![]() |
Sumber: galeri pribadi @lutev_ |
Oleh Faradilla Awwaluna Musyaffa'
Berjalan bulan ketiga semenjak
kebijakan lockdown total yang
diterapkan pihak asrama putri International University Of Africa (IUA) pada
Senin (22/03) kemarin tentu bukan waktu yang sebentar untuk para
mahasiswi menghabiskan waktu #diasramaaja
tanpa ada kesempatan keluar sama sekali. Menjalani hari-hari di asrama tanpa
jadwal perkuliahan, memenuhi kebutuhan sehari-hari dengan membayangkan apa isi
‘supermarket’ dan mencocokkannya dengan kebutuhan yang harus dibeli serta harga
yang naiknya kadang ga bisa diprediksi, disamping harus mengandalkan jasa penitipan
alias jastip padahal jiwa ‘emak-emaknya’ pengen
banget lihat barang yang dibeli dengan mata kepala sendiri atau nawar ammu-ammu-nya sampe harganya
menyentuh batas minim.
Di samping semua itu, beberapa
momen penting justru terjadi ketika para mahasiswi terdampak kebijakan lockdown total ini. Mulai dari menjalani
bulan suci ramadhan dan menghabiskan ramadhan dengan kegiatan yang terbatas #diasramaaja, malam takbiran yang
diwarnai dengan mati lampu sampai tengah malam, drama air habis sebelum sholat Ied,
sampai merayakan hari raya Idul Fitri yang berbeda dengan sholat di lapangan
samping masjid dan membuat photobooth sederhana
supaya tetep bisa upload sosial media
dengan background unik, karena
rupanya kebijakan lokcdown ini tetap
berlaku walaupun di hari raya Idul Fitri. Sampai sekarang para mahasiswi yang
tinggal di asrama IUA belum tahu kapan mereka akan mengakhiri episode #diasramaaja untuk menghindari wabah
Corona ini.
Maka menjadi sesuatu yang lumrah jika
kemarin (13/06) untuk pertama kalinya selama hampir tiga bulan kebijakan lockdown berlaku di asrama putri IUA,
sekelompok mahasiswi melakukan demonstrasi untuk menuntut pihak terkait
mengakhiri masa lockdown yang membuat
mereka depresi, sebagaimana yang tertulis di salah satu poster yang mereka
bawa: “... Instead of dying of corona.

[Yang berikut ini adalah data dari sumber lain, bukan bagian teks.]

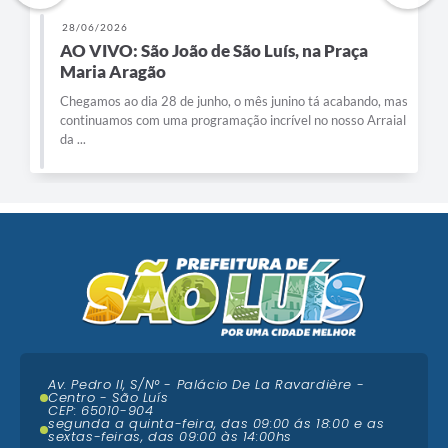
28/06/2026
AO VIVO: São João de São Luís, na Praça
Maria Aragão
Chegamos ao dia 28 de junho, o mês junino tá acabando, mas
continuamos com uma programação incrível no nosso Arraial
da ...
Av. Pedro II, S/N° - Palácio De La Ravardière -
Centro - São Luís
CEP: 65010-904
segunda a quinta-feira, das 09:00 ás 18:00 e as
sextas-feiras, das 09:00 às 14:00hs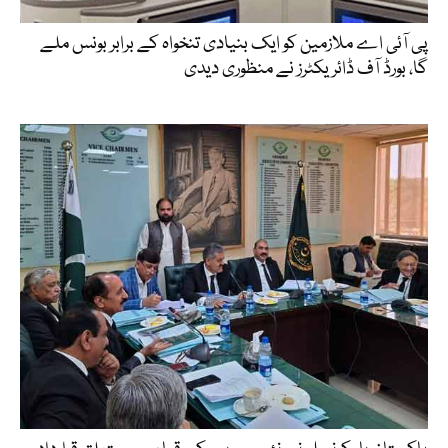
پی آئی اے ملازمین کو ایک بنیادی تنخواہ کے برابر بونس ملے
گا، بورڈ آف ڈائریکٹرز نے منظوری دیدی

We
will die of depression.”. Aksi yang disayangkan oleh salah satu pengurus
asrama, Ustadzah Munjidah, sebab aksi menuntut ini dinilai tidak tertib bahkan
merusak fasilitas milik kampus padahal ada alternatif lain yang bisa ditempuh
untuk menyampaikan aspirasi dengan jalan baik.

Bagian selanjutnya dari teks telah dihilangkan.